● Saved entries

++++

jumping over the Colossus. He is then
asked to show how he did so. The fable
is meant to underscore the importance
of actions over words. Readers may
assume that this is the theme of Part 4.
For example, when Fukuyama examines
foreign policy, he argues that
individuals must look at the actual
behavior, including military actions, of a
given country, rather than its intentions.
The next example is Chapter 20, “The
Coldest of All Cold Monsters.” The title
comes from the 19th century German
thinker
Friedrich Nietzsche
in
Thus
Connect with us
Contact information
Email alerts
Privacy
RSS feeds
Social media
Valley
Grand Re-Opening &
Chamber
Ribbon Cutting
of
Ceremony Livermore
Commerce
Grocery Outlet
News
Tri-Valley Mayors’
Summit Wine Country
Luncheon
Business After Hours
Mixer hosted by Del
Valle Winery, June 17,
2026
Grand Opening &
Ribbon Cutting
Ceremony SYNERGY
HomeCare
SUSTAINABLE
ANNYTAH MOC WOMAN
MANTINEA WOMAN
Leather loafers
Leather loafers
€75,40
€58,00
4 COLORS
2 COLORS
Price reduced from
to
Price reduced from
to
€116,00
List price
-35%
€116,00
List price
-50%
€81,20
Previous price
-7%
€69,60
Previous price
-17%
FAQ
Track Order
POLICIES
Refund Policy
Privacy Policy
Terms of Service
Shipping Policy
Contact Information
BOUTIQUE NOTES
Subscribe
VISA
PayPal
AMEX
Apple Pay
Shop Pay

++++

● Work request
The response must consist of all the data, reproduced without alteration.

● Problem solution
jumping over the Colossus. He is then
asked to show how he did so. The fable
is meant to underscore the importance
of actions over words. Readers may
assume that this is the theme of Part 4.
For example, when Fukuyama examines
foreign policy, he argues that
individuals must look at the actual
behavior, including military actions, of a
given country, rather than its intentions.
The next example is Chapter 20, “The
Coldest of All Cold Monsters.” The title
comes from the 19th century German
thinker
Friedrich Nietzsche
in
Thus
Connect with us
Contact information
Email alerts
Privacy
RSS feeds
Social media
Valley
Grand Re-Opening &
Chamber
Ribbon Cutting
of
Ceremony Livermore
Commerce
Grocery Outlet
News
Tri-Valley Mayors’
Summit Wine Country
Luncheon
Business After Hours
Mixer hosted by Del
Valle Winery, June 17,
2026
Grand Opening &
Ribbon Cutting
Ceremony SYNERGY
HomeCare
SUSTAINABLE
ANNYTAH MOC WOMAN
MANTINEA WOMAN
Leather loafers
Leather loafers
€75,40
€58,00
4 COLORS
2 COLORS
Price reduced from
to
Price reduced from
to
€116,00
List price
-35%
€116,00
List price
-50%
€81,20
Previous price
-7%
€69,60
Previous price
-17%
FAQ
Track Order
POLICIES
Refund Policy
Privacy Policy
Terms of Service
Shipping Policy
Contact Information
BOUTIQUE NOTES
Subscribe
VISA
PayPal
AMEX
Apple Pay
Shop Pay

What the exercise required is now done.